黨的骨幹們決定,將“國民革命軍第二十五師”改為“工農革命軍第一師”。同時派人秘密赴香港,向廣東省委報告。 10月7日,這支隊伍由朱德帶領向西北轉移。怕與敵人遭遇,部隊多是選擇林密人稀之地行軍。困難重重。雖然朱德肩起重擔,但他原先的人馬少,有些人自恃是老二十五師的,對朱德的指揮並不服氣。部隊被寒冷、飢餓糾纏著,被痢疾、瘧疾一類流行病折磨著。更重要是大革命失敗了,南昌起義的主力又在潮汕失敗,前程究竟如何? 有些領導幹部不但不做解釋工作,自己也不辭而別,有的甚至叛變了。不僅有開小差的,還有開大差的,有人帶一個班、一個排,甚至帶一個連公開離隊,自尋出路去了。其中也有一些後來又重返革命部隊。這支隊伍,人是越走越少,到信豐一帶時,只剩下七八百人。特別是那些原來有實權的帶兵的中、高級軍官差不多相繼自行離去,給部隊造成了極大的困難,甚至面臨著瓦解的危險。

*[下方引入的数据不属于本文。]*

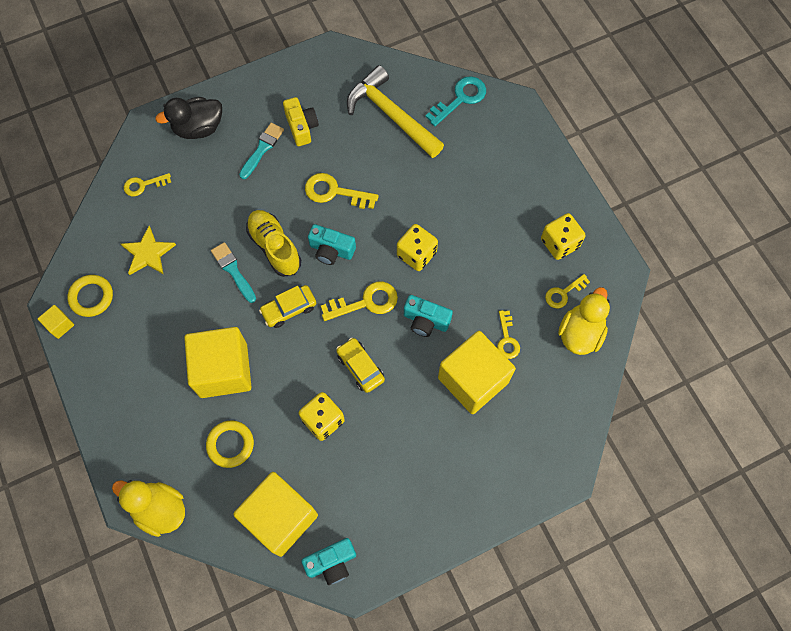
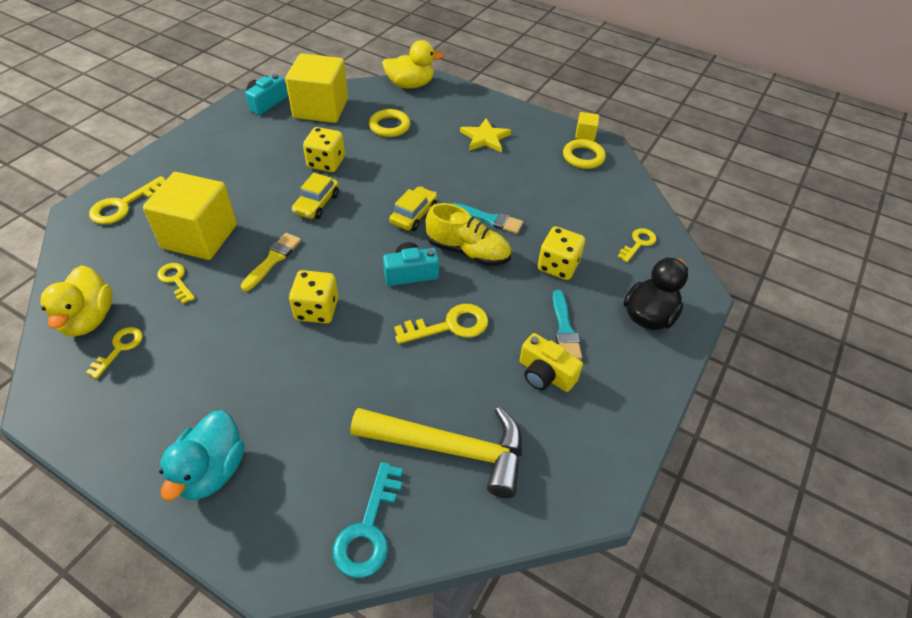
camera: 145 degrees right, 20 degrees down
(148, 253) = (574, 199): yellow star -> yellow star (485, 138)
(223, 370) = (433, 159): yellow cube -> none
(360, 367) = (316, 204): yellow car -> yellow car turned 90 degrees clockwise
(366, 302) = (344, 249): yellow key -> yellow key (124, 205)
(425, 321) = (273, 259): turquoise camera -> yellow brush
(530, 173) = (211, 471): none -> turquoise duck
(559, 243) = (140, 400): yellow dice -> yellow dice (558, 266)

此時的朱德高山一樣地聳立著。也虧得有陳毅的鼎力支持。陳毅雖然是半路受命到七十三團的,但現在七十三團是全師的主力。他與士兵的同甘共苦,領導能力都已得到證實,所以說話有人聽。 10月16日,部隊到達閩西的武平縣,和鍾紹奎的土匪隊伍打了一仗,佔領武平。但錢大鈞的一個師立即尾追而來。 朱德指揮部隊打退敵人兩個團的進攻,隨後命令粟裕所在的排佔領城西門外的山坡,掩護大隊轉移。 粟裕就是在此時負了第一次傷。一顆子彈從他右耳上側頭部頸骨穿了過去,當時只覺得受到猛烈的一擊,就倒下來,動彈不得,但心裡還明白。依稀聽得排長說了一句:“粟裕呀,我不能管你啦。”他卸下粟裕的駁殼槍,獨自跑了(後來這個排長自己離隊了)。當粟裕稍稍能動彈時,身邊已空元一人。只覺得渾身無力,爬不起來。粟裕抱著無論如何也要趕上隊伍的信念,奮力站了起來,可是身子一晃,又跌倒了。只好順著山坡滾下去,艱難地爬行到路上,卻又滑到了路邊的水田裡。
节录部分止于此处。